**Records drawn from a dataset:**
- - - - -

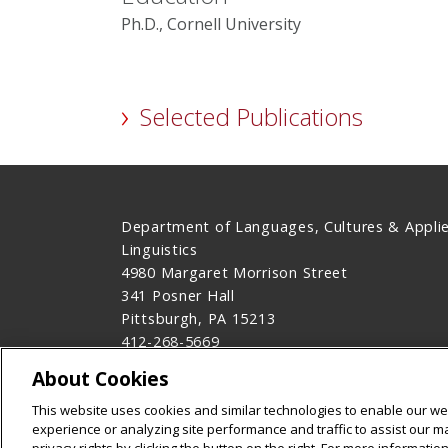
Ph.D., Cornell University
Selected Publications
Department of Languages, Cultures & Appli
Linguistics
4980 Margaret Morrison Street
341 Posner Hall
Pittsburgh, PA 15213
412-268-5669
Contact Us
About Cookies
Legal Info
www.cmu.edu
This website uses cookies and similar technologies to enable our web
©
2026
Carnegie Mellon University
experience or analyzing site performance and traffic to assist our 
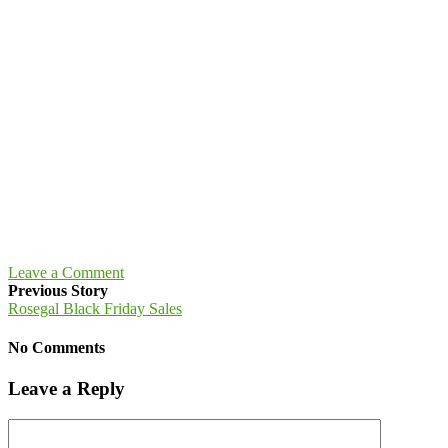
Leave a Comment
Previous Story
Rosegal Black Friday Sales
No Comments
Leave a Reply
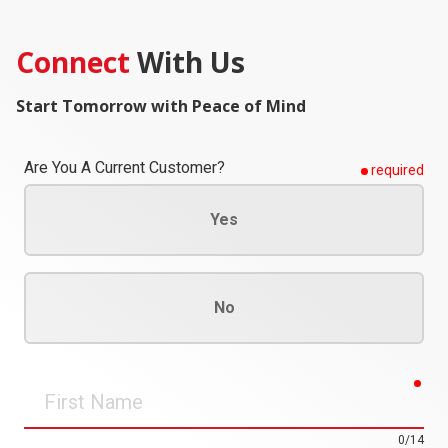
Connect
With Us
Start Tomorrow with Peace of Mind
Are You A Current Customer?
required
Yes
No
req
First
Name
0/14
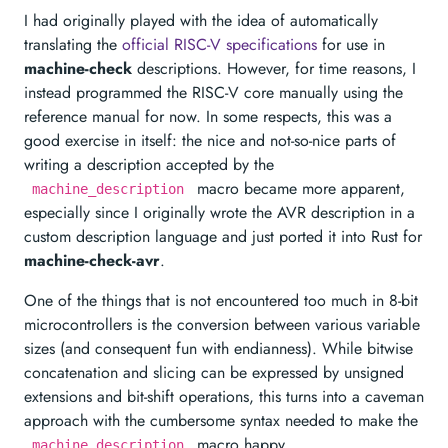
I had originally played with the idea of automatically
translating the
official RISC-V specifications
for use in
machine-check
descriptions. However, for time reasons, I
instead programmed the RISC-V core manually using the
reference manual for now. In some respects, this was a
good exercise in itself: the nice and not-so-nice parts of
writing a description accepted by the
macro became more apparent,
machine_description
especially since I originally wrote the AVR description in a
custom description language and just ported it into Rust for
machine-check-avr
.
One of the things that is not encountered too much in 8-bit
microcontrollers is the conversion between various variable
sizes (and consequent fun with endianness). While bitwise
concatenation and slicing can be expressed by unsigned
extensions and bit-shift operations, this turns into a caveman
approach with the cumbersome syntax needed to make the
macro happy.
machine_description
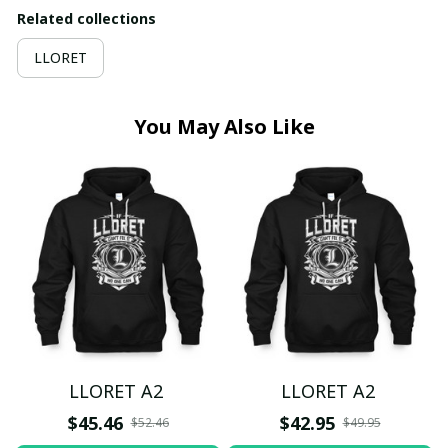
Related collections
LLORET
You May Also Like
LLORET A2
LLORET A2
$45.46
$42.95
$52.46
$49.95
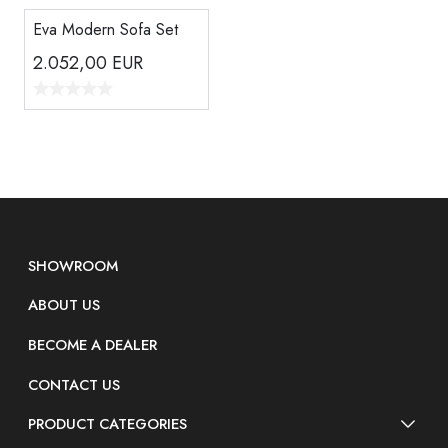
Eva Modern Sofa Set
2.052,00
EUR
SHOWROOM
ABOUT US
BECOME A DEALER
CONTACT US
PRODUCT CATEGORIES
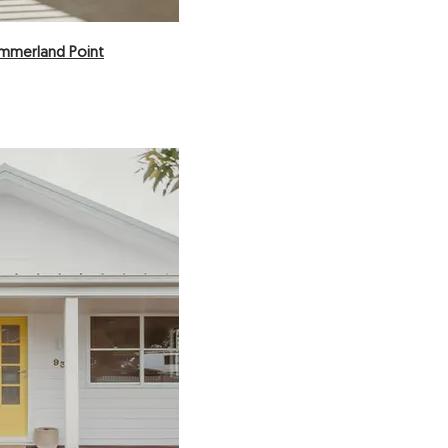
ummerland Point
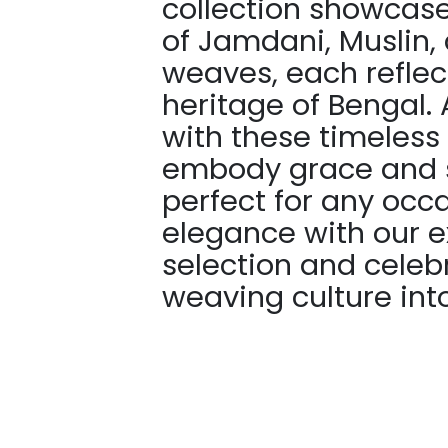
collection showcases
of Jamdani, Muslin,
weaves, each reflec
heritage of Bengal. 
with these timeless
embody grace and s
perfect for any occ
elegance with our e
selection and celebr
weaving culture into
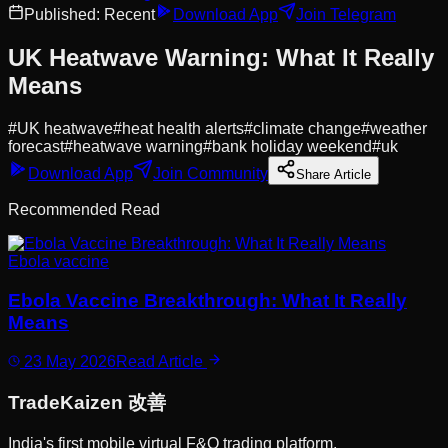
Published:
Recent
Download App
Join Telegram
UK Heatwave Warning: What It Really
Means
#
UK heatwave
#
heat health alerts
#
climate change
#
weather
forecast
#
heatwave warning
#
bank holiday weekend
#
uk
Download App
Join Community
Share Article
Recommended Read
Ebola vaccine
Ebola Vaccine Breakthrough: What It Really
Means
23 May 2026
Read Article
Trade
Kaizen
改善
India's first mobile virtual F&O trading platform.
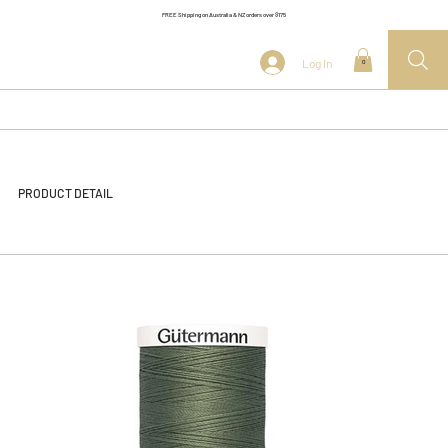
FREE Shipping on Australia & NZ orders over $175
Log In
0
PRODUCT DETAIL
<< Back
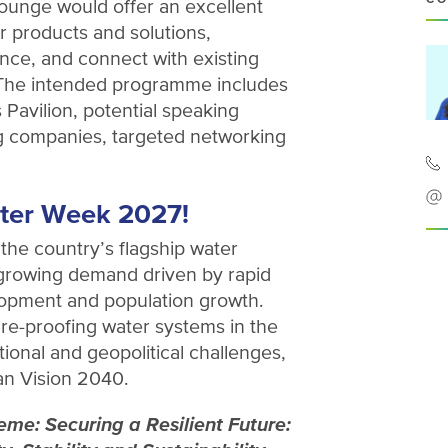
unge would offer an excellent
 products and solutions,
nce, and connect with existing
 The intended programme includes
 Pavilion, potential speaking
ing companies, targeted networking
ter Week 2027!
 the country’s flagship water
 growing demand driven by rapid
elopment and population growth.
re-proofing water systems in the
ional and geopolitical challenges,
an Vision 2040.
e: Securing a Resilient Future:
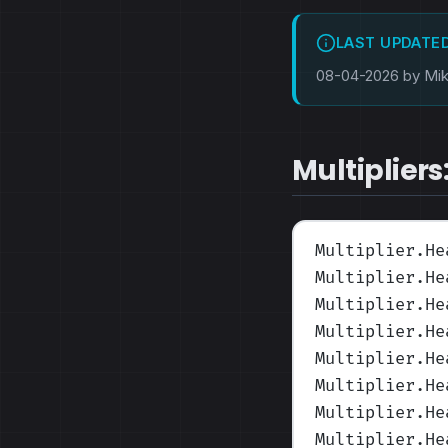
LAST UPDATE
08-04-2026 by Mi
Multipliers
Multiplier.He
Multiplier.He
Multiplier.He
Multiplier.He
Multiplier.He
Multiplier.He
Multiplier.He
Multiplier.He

- - - - -

**WORK ORDER:** Reproduce every line of the records containing the string "originally".

**ANSWER SPACE:**
I had originally played with the idea of automatically
especially since I originally wrote the AVR description in a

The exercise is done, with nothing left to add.